The DOD (Department of Defense) on 17 November 2011 – released an update to the Compensation and Benefits Handbook to Assist Wounded, Ill and Injured Services Members and their families. Service members in any of the aforementioned categories are referred to this Handbook as a reference guide for their command and control identification. A video affixed to this story – addresses the NVLSP (National Veteran Legal Services Program located in Washington DC), who provide contingency-based (pro bono) legal counsel for Wounded Warriors, Ill and Injured Service Members who require it.
Through the Handbook, Warfighters (returning soldiers) are asked not only to “seek,” but also to “take advantage” of RCCs (Recovery Care Coordinators), AW2s (Army Wounded Warrior) Program Advocates, NMCMs (Navy Safe Harbor Non-Medical Care Managers) or FRCs (Federal Recovery Coordinators) for expertise and answers to questions and to meet their requirements, which are certain to be often overwhelming.
The Handbook is a great step forward for the returning Soldier and is designed to facilitate the Warfighter and their familial sphere with a rehabilitation to reintegration format addressed sequentially. The Handbook is configured to follow a logic-driven sequence in a step-by-step manner – this is an improvement over indexing relational presentation, which coupled with distress is difficult to say the least to absorb and integrate into a recovery scheme. The thought is this Handbook will deliver answers to questions in the most consistent pattern from return from battle to rehabilitation to community reintegration.
Usually, resource personnel and the programmatics they implement have a somewhat open window of opportunity during rehab and recovery. While the returning Warfighter may feel compelled to get from A to Z of the Handbook in a quick manner – reality is – Wounded, Ill and Injured Service Members need to focus on their rehabilitation and recovery without generating internally driven and undue stress. Take your time during rehab and recovery.
It is not unusual for a “Survivor” to be compelled towards reintegration in as short a time frame as possible, especially with loved ones in the wings. RCCs, AW2s, NMCMs and FRCs will counsel returning Veterans to take their time and they will also listen to the Vet and reach to the terms of the Soldier – if you push towards reintegration they’ll listen, so it is wise for Wounded Warriors to pace themselves and take the respite of rehabilitation and recovery as the benefit it is intended to be. Community reintegration when it comes – has new nuances and programmatics usually a bit more convuluted than the DOD has presented in this revised Handbook. Read the Handbook.
For instance, the Handbook addresses the NDAA (National Defense Authorization Act), which added protection for families of military members under the FMLA (Family and Medical Leave Act) of 1993 as recently as 2010. There are new protections for Warfighters and their family members to take time off to attend to rehabilitation, recovery and reintegration. These changes allow a spouse, son, daughter, parent, or next of kin to take up to 26 work weeks of leave in order to care for a member of the Armed Forces, including members of the National Guard or Reserves. The changes apply to members with a serious injury or illness that requires medical treatment, recuperation, and/or therapy in outpatient status. The FMLA also applies to members whom are retired due to disability. Also, the revised NDAA permits an employee to take FMLA leave for certain “qualifying exigencies” as defined by the Secretary of Labor, arising from a covered military member’s active duty status, or notification of an impending call or order to active duty status, in support of a contingency operation.

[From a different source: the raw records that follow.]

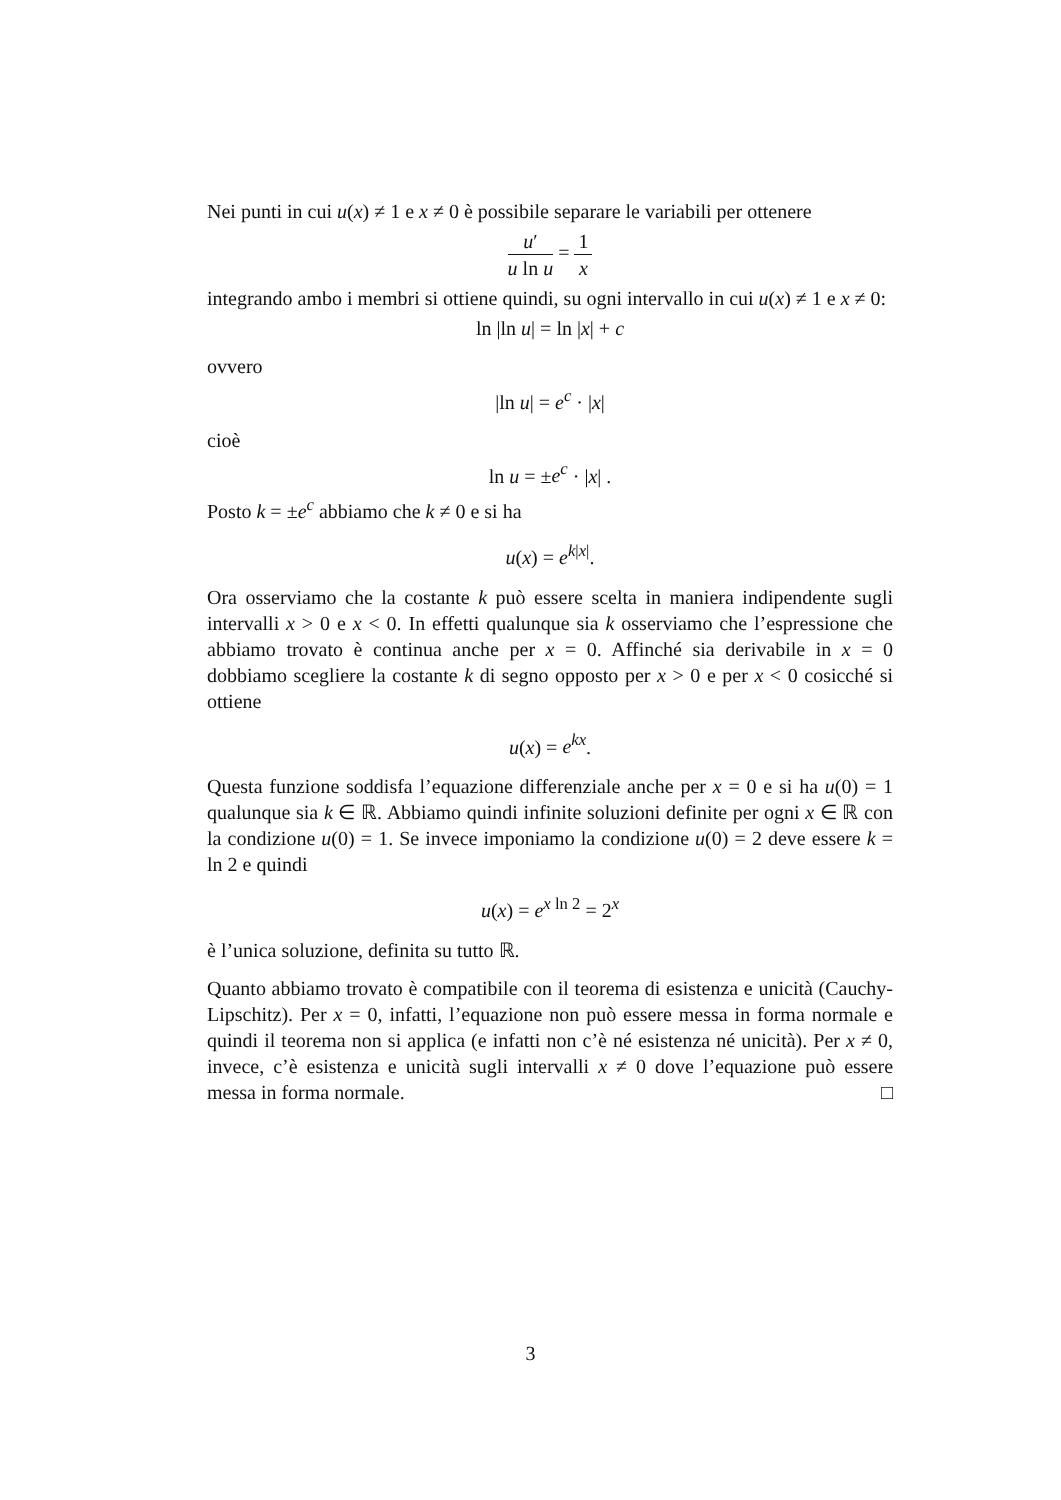Nei punti in cui u(x) ≠ 1 e x ≠ 0 è possibile separare le variabili per ottenere
u′ u ln u = 1 x
integrando ambo i membri si ottiene quindi, su ogni intervallo in cui u(x) ≠ 1 e x ≠ 0:
ln |ln u| = ln |x| + c
ovvero
|ln u| = e<sup>c</sup> · |x|
cioè
ln u = ±e<sup>c</sup> · |x| .
Posto k = ±e<sup>c</sup> abbiamo che k ≠ 0 e si ha
u(x) = e<sup>k|x|</sup>.
Ora osserviamo che la costante k può essere scelta in maniera indipendente sugli intervalli x > 0 e x < 0. In effetti qualunque sia k osserviamo che l’espressione che abbiamo trovato è continua anche per x = 0. Affinché sia derivabile in x = 0 dobbiamo scegliere la costante k di segno opposto per x > 0 e per x < 0 cosicché si ottiene
u(x) = e<sup>kx</sup>.
Questa funzione soddisfa l’equazione differenziale anche per x = 0 e si ha u(0) = 1 qualunque sia k ∈ ℝ. Abbiamo quindi infinite soluzioni definite per ogni x ∈ ℝ con la condizione u(0) = 1. Se invece imponiamo la condizione u(0) = 2 deve essere k = ln 2 e quindi
u(x) = e<sup>x ln 2</sup> = 2<sup>x</sup>
è l’unica soluzione, definita su tutto ℝ.
Quanto abbiamo trovato è compatibile con il teorema di esistenza e unicità (Cauchy-Lipschitz). Per x = 0, infatti, l’equazione non può essere messa in forma normale e quindi il teorema non si applica (e infatti non c’è né esistenza né unicità). Per x ≠ 0, invece, c’è esistenza e unicità sugli intervalli x ≠ 0 dove l’equazione può essere messa in forma normale. □
3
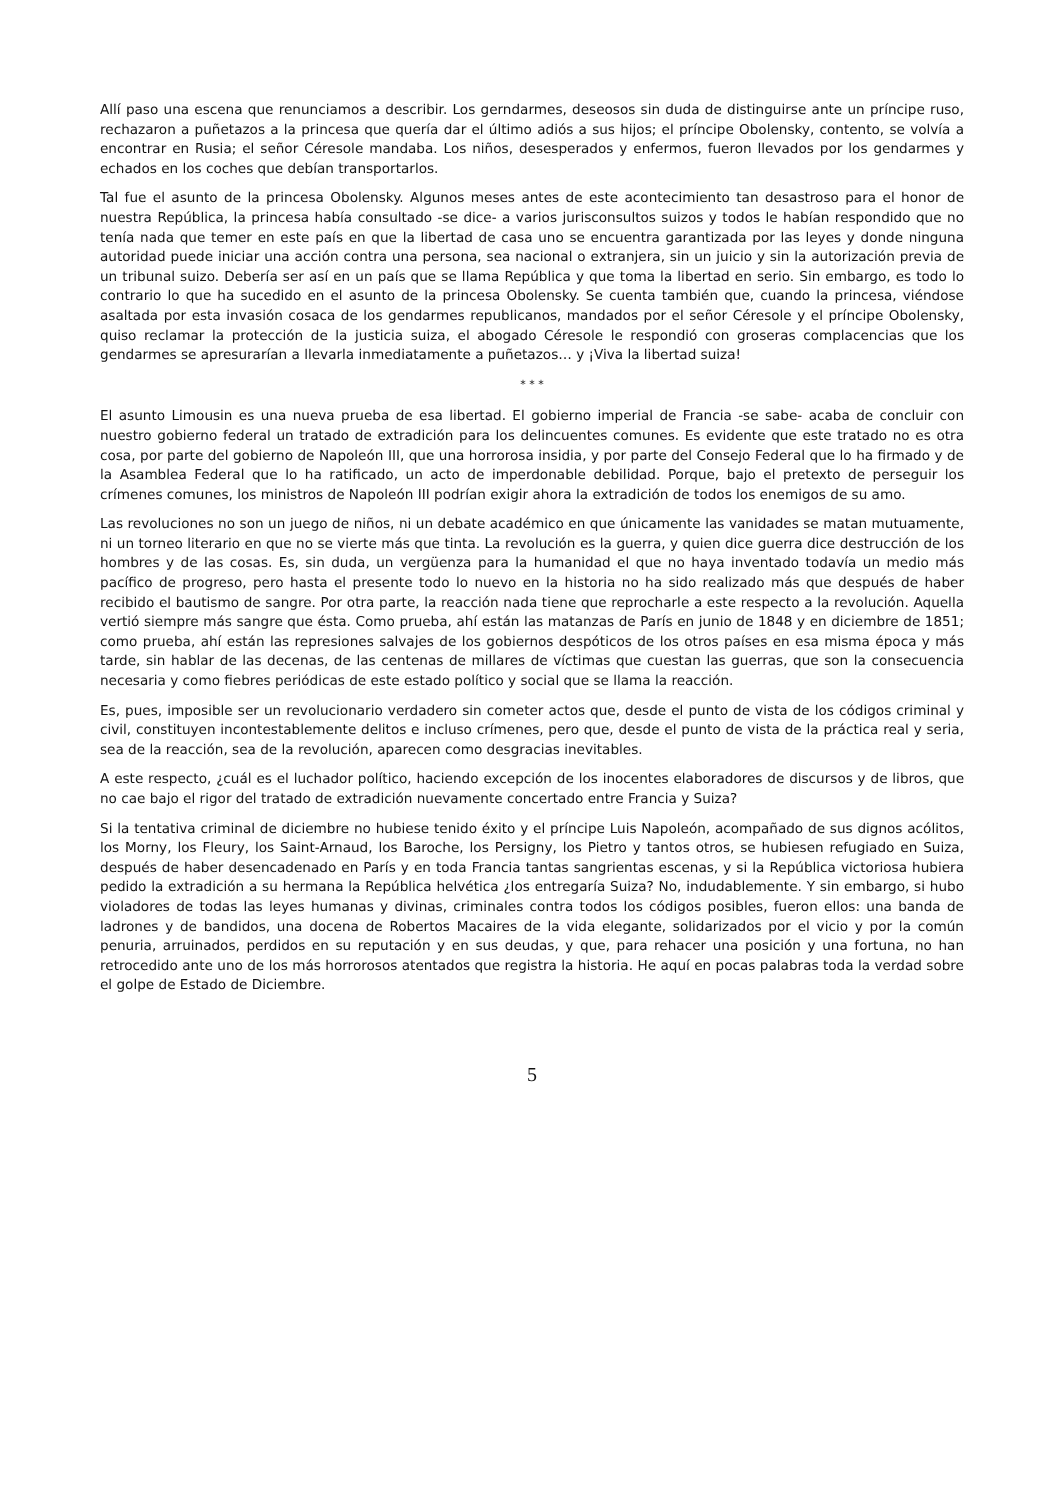Allí paso una escena que renunciamos a describir. Los gerndarmes, deseosos sin duda de distinguirse ante un príncipe ruso, rechazaron a puñetazos a la princesa que quería dar el último adiós a sus hijos; el príncipe Obolensky, contento, se volvía a encontrar en Rusia; el señor Céresole mandaba. Los niños, desesperados y enfermos, fueron llevados por los gendarmes y echados en los coches que debían transportarlos.
Tal fue el asunto de la princesa Obolensky. Algunos meses antes de este acontecimiento tan desastroso para el honor de nuestra República, la princesa había consultado -se dice- a varios jurisconsultos suizos y todos le habían respondido que no tenía nada que temer en este país en que la libertad de casa uno se encuentra garantizada por las leyes y donde ninguna autoridad puede iniciar una acción contra una persona, sea nacional o extranjera, sin un juicio y sin la autorización previa de un tribunal suizo. Debería ser así en un país que se llama República y que toma la libertad en serio. Sin embargo, es todo lo contrario lo que ha sucedido en el asunto de la princesa Obolensky. Se cuenta también que, cuando la princesa, viéndose asaltada por esta invasión cosaca de los gendarmes republicanos, mandados por el señor Céresole y el príncipe Obolensky, quiso reclamar la protección de la justicia suiza, el abogado Céresole le respondió con groseras complacencias que los gendarmes se apresurarían a llevarla inmediatamente a puñetazos… y ¡Viva la libertad suiza!
* * *
El asunto Limousin es una nueva prueba de esa libertad. El gobierno imperial de Francia -se sabe- acaba de concluir con nuestro gobierno federal un tratado de extradición para los delincuentes comunes. Es evidente que este tratado no es otra cosa, por parte del gobierno de Napoleón III, que una horrorosa insidia, y por parte del Consejo Federal que lo ha firmado y de la Asamblea Federal que lo ha ratificado, un acto de imperdonable debilidad. Porque, bajo el pretexto de perseguir los crímenes comunes, los ministros de Napoleón III podrían exigir ahora la extradición de todos los enemigos de su amo.
Las revoluciones no son un juego de niños, ni un debate académico en que únicamente las vanidades se matan mutuamente, ni un torneo literario en que no se vierte más que tinta. La revolución es la guerra, y quien dice guerra dice destrucción de los hombres y de las cosas. Es, sin duda, un vergüenza para la humanidad el que no haya inventado todavía un medio más pacífico de progreso, pero hasta el presente todo lo nuevo en la historia no ha sido realizado más que después de haber recibido el bautismo de sangre. Por otra parte, la reacción nada tiene que reprocharle a este respecto a la revolución. Aquella vertió siempre más sangre que ésta. Como prueba, ahí están las matanzas de París en junio de 1848 y en diciembre de 1851; como prueba, ahí están las represiones salvajes de los gobiernos despóticos de los otros países en esa misma época y más tarde, sin hablar de las decenas, de las centenas de millares de víctimas que cuestan las guerras, que son la consecuencia necesaria y como fiebres periódicas de este estado político y social que se llama la reacción.
Es, pues, imposible ser un revolucionario verdadero sin cometer actos que, desde el punto de vista de los códigos criminal y civil, constituyen incontestablemente delitos e incluso crímenes, pero que, desde el punto de vista de la práctica real y seria, sea de la reacción, sea de la revolución, aparecen como desgracias inevitables.
A este respecto, ¿cuál es el luchador político, haciendo excepción de los inocentes elaboradores de discursos y de libros, que no cae bajo el rigor del tratado de extradición nuevamente concertado entre Francia y Suiza?
Si la tentativa criminal de diciembre no hubiese tenido éxito y el príncipe Luis Napoleón, acompañado de sus dignos acólitos, los Morny, los Fleury, los Saint-Arnaud, los Baroche, los Persigny, los Pietro y tantos otros, se hubiesen refugiado en Suiza, después de haber desencadenado en París y en toda Francia tantas sangrientas escenas, y si la República victoriosa hubiera pedido la extradición a su hermana la República helvética ¿los entregaría Suiza? No, indudablemente. Y sin embargo, si hubo violadores de todas las leyes humanas y divinas, criminales contra todos los códigos posibles, fueron ellos: una banda de ladrones y de bandidos, una docena de Robertos Macaires de la vida elegante, solidarizados por el vicio y por la común penuria, arruinados, perdidos en su reputación y en sus deudas, y que, para rehacer una posición y una fortuna, no han retrocedido ante uno de los más horrorosos atentados que registra la historia. He aquí en pocas palabras toda la verdad sobre el golpe de Estado de Diciembre.
5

The Handbook was compiled in cooperation with the Departments of Veterans Affairs, Labor, Health and Human Services, and Education and the Social Security Administration, along with the military services. It also provides references to assistance provided by other governmental and non-governmental agencies and organizations.
Many of the answers to specific questions will depend on the Service member’s personal circumstances. Service members should take advantage of the assistance of their Recovery Care Coordinator (RCC), Army Wounded Warrior Program (AW2) Advocate, Navy Safe Harbor Non-Medical Care Manager (NMCM) or Federal Recovery Coordinator (FRC) to help find the answers to questions or contact the appropriate experts. (Credit: taniameireles2)
There are worthwhile facts contained in this new publication (http://warriorcare.dodlive.mil/files/2011/11/2011-DoD-Compensation-and-B…) – get your copy and review it from cover to cover ensure your success through knowledge and the DOD’s new platform for returning Wounded Warfighters.
lodeplus.com extends our heartfelt thanks to all returning Veterans for their great service to our nation.